The Maldives's Hulhumalé (ހުޅުމާލެ) Phase 2, which was a near-empty plain raised from the sea when I visited, now has lush vegetation

Also in paranormal news, back when I was on the Isle of Man, I went down a rabbit hole reading up on the talking mongoose that harassed a family there in the 1930s (a movie adaptation will be out in September). Britain was deeply into the occult at the time, but one podcast added context that the notorious libel laws stopped journalists from being direct about domestic abuse and mental illness. I wonder if this forced credence was part of why so many prominent people of the time shared belief in strange and occult events (for example, Sir Arthur Conan Doyle accepting fairy photos).
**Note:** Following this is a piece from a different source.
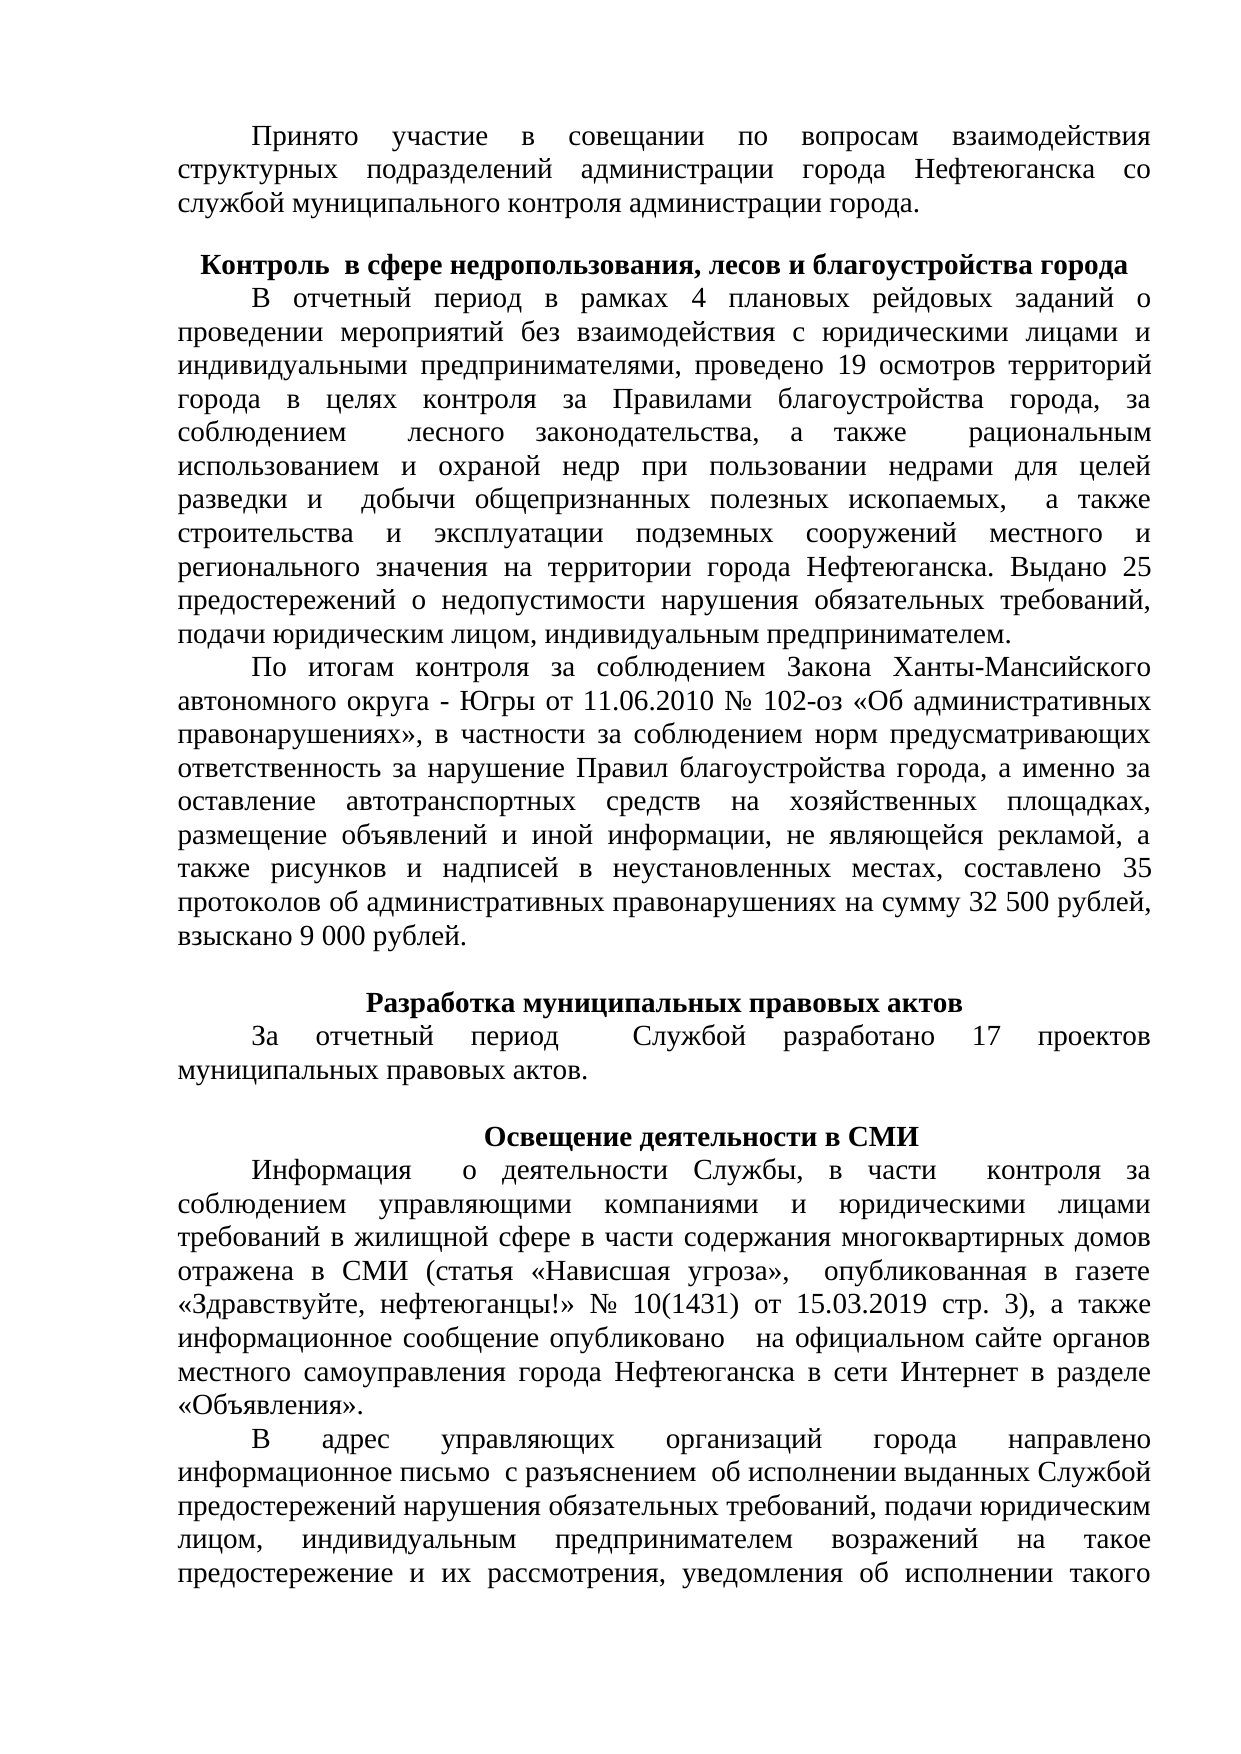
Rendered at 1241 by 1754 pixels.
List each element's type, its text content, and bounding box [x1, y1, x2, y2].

As an update to Truman-met-MacArthur-once: I recently heard that Truman met FDR only once before being named VP? The sourcing of this was a little thin - the Truman Library instead notes "[he] met with President Roosevelt twice during his 82 days as vice president". I think this speaks to how communication was then changing the presidency, before reliable air travel could?

Re: low-carbon trips: Amtrak removed all bicycle options (roll-on and box) from the Chicago-Milwaukee line. New bike-friendly cars are rolling out on other lines, though.

A public interest law firm won Held v. Montana based on the Montana state constitution including a right to protect the environment for future generations.